Fibroblast growth factor (FGF)-2 and FGF receptor 3 are required for the development of the substantia nigra, and FGF-2 plays a crucial role for the rescue of dopaminergic neurons after 6-hydroxydopamine lesion.

Basic fibroblast growth factor (FGF-2) is involved in the development and maintenance of the nervous system. Exogenous administration of FGF-2 increased dopaminergic (DA) graft survival in different animal models of Parkinson's disease. To study the physiological function of the endogenous FGF-2 system, we analyzed the nigrostriatal system of mice lacking FGF-2, mice overexpressing FGF-2, and FGF-receptor-3 (FGFR3)-deficient mice both after development and after 6-hydroxydopamine lesion. FGFR3-deficient mice (+/-) displayed a reduced number of DA neurons compared with the respective wild type.

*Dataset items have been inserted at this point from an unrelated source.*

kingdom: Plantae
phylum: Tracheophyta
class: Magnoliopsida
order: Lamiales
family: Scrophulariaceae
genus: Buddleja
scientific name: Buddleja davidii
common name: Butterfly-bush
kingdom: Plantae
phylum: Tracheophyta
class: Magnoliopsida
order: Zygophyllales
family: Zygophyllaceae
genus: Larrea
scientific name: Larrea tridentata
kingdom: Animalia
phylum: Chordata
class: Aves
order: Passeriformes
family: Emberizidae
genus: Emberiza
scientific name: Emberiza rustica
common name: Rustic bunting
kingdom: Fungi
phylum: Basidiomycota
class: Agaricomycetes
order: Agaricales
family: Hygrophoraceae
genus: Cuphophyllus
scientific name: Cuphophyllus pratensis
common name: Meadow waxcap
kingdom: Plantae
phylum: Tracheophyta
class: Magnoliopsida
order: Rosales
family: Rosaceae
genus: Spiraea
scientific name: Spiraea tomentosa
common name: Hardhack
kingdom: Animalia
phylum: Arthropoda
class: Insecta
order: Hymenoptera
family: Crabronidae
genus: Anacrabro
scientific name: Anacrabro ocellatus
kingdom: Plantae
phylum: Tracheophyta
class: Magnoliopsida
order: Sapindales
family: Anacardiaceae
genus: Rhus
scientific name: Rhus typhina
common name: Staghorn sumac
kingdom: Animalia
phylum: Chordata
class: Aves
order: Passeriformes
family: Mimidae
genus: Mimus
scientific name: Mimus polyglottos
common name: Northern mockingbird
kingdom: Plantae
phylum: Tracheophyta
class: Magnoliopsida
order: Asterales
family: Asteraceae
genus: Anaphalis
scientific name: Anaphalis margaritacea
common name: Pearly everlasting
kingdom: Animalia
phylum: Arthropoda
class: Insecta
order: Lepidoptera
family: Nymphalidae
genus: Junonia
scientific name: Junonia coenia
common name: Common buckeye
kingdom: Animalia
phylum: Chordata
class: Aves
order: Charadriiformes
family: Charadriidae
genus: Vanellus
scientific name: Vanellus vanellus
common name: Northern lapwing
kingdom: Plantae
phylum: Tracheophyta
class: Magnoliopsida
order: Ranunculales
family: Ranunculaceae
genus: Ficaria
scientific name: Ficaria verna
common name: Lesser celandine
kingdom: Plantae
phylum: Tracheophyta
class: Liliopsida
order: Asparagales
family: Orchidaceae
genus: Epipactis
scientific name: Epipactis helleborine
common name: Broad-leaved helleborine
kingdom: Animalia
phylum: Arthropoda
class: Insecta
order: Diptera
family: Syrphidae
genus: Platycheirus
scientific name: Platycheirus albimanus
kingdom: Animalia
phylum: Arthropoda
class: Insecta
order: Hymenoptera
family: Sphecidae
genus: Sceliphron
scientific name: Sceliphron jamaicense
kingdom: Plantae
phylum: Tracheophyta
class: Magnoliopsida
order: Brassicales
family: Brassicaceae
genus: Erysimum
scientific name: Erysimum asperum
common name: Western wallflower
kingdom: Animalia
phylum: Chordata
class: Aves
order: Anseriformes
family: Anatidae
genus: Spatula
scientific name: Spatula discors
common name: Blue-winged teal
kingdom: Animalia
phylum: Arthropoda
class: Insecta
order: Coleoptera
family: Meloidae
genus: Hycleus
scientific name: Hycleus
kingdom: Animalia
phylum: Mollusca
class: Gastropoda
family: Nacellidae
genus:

Whereas absence of FGF-2 led to significantly increased numbers of DA neurons, enhanced amount of the growth factor in mice overexpressing FGF-2 resulted in less tyrosine hydroxylase expression and a reduced DA cell density. The volumes of the substantia nigra were enlarged in both FGF-2(-/-) and in FGF-2 transgenic mice, suggesting an important role of FGF-2 for the establishment of the proper number of DA neurons and a normal sized substantia nigra during development. In a second set of experiments, the putative relevance of endogenous FGF-2 after neurotoxin application was investigated regarding the number of rescued DA neurons after partial 6-OHDA lesion. Interestingly, the results after lesion were directly opposed to the results after development: significantly less DA neurons survived in FGF-2(-/-) mice compared with wild-type mice. Together, the results indicate that FGFR3 is crucially involved in regulating the number of DA neurons. The lack of FGF-2 seems to be (over)compensated during development, but, after lesion, compensation mechanisms fail. The transgenic mice showed that endogenous FGF-2 protects DA neurons from 6-OHDA neurotoxicity.[1]